Passed Jokes

Every time I passed a ring-shaped coral reef with a coral rim that encircles a lagoon, I had to pay a fee. It was atoll.
My dad used to crack jokes standing above our fireplace.
Now he's passed the mantle on to me.
My wife and I have been having trouble communicating. We decided to take a walk when we passed a farm. She said "awww, babe look at the sheep."
"No, ewe." I said.
I heard that my neighbor, who loved dried fruit, has passed away. May his soul rest in peach.
I passed my dentistry tests with an A in my written paper.
In Oral, B.
A pilot friend of mine took the flight exam and flew past a rainbow. No wonder, he passed with flying colors.
“Marriage is a difficult project.

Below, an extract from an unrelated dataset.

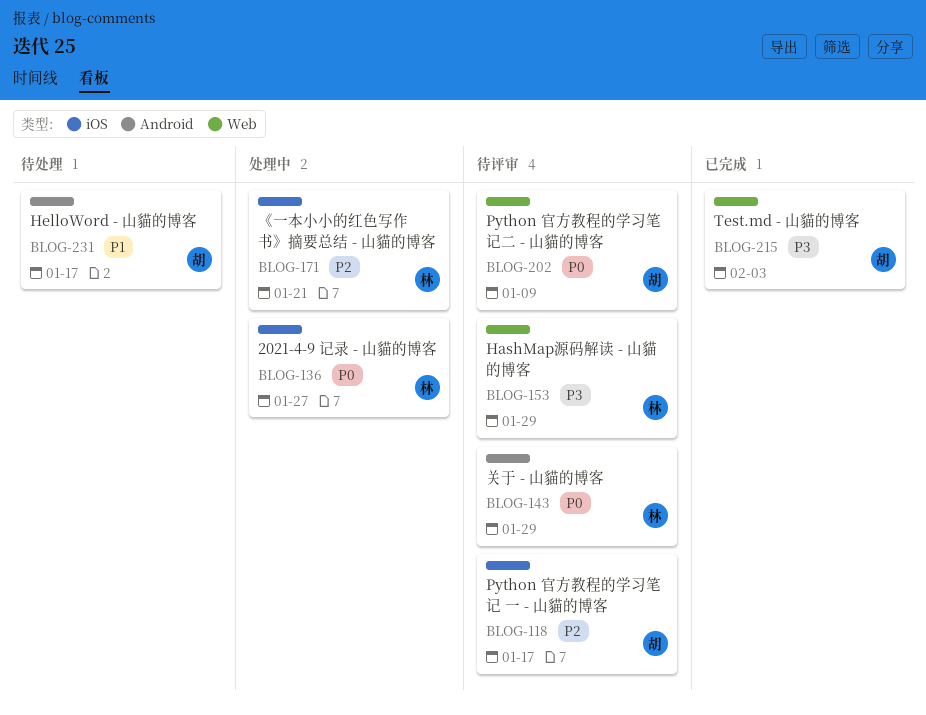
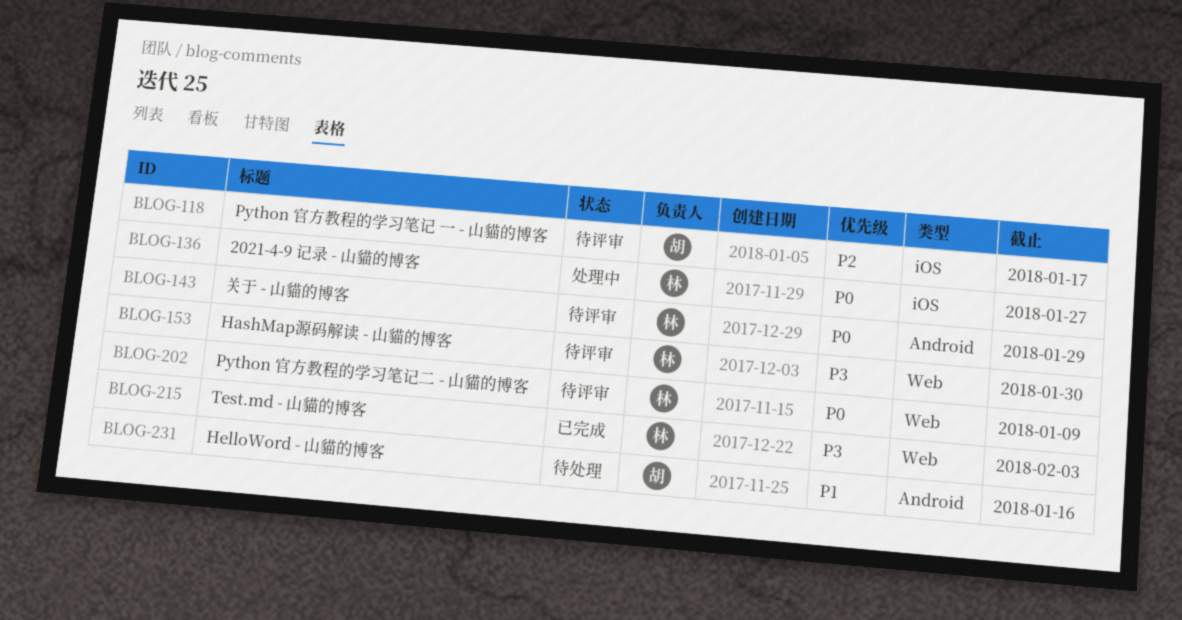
BLOG-153, due: Jan 29 -> Jan 30
BLOG-171: present -> none
BLOG-202, owner: 胡 -> 林
BLOG-215, owner: 胡 -> 林
BLOG-231, due: Jan 17 -> Jan 16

When seven years have passed and all your body’s cells have been replaced, you’re meant to experience that seven-year itch.”

—Yoko Ono
My grandmother was famous all over town for growing delicious strawberries.

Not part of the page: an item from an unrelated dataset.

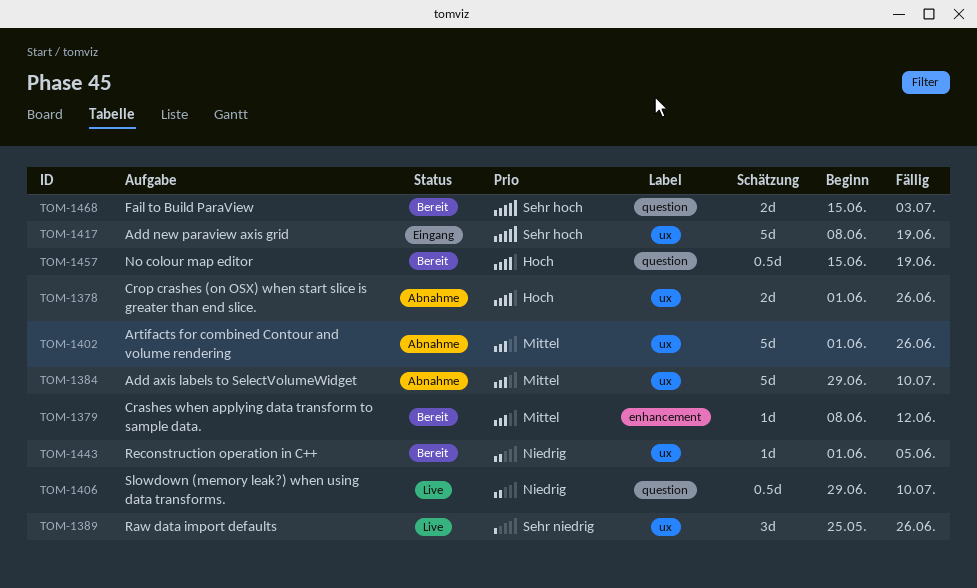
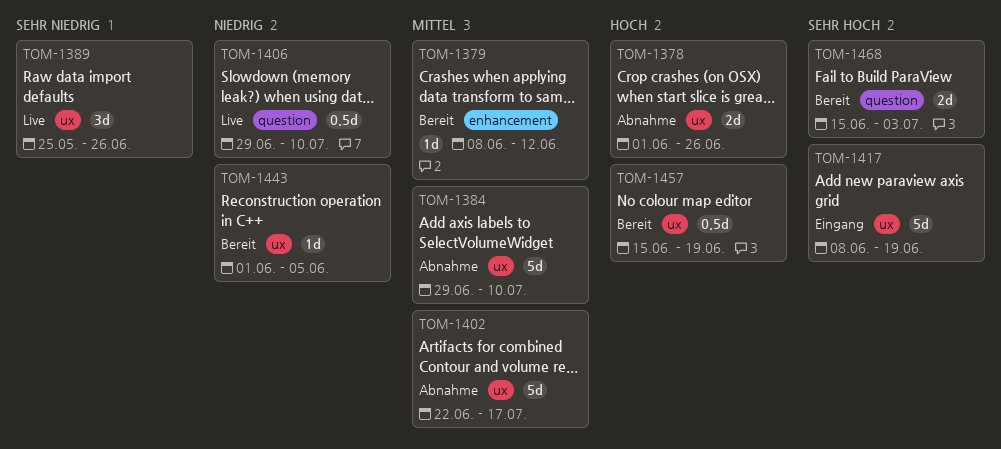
TOM-1402, start: Jun 1 -> Jun 22
TOM-1402, due: Jun 26 -> Jul 17
TOM-1457, label: question -> ux

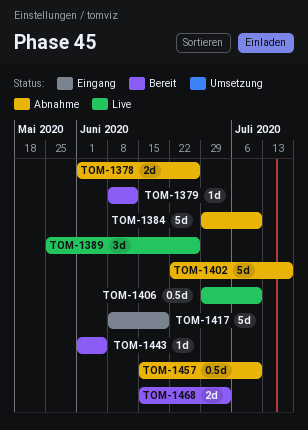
TOM-1457, status: Bereit -> Abnahme
TOM-1457, due: Jun 19 -> Jul 10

She made me promise that when she died, I would plant her strawberries on her grave so that people could enjoy them when they visited. When she passed away I fulfilled my promise. She’s dead and berried.
There was a very cautious man
Who never laughed or played
He never risked, he never tried,
He never sang or prayed.
And when he one day passed away,
His insurance was denied,
For since he never really lived,
They claimed he never really died.
My pet parrot, Nickel, just passed away.
Now I have a Nickel-less cage.
My mate Gavin passed away from heartburn last week.
Still can’t believe Gaviscon
I passed my degree in sound engineering. I got 1-2-1-2!
For generations every male in my family has made and passed on their dad jokes.
Guess you could call it pop culture.
Flamingoes have a special name for one of their numbers who has passed away. They call it flamingone.
My dad was the top clown at the circus, but unfortunately he passed away.
I guess I have some pretty big shoes to fill.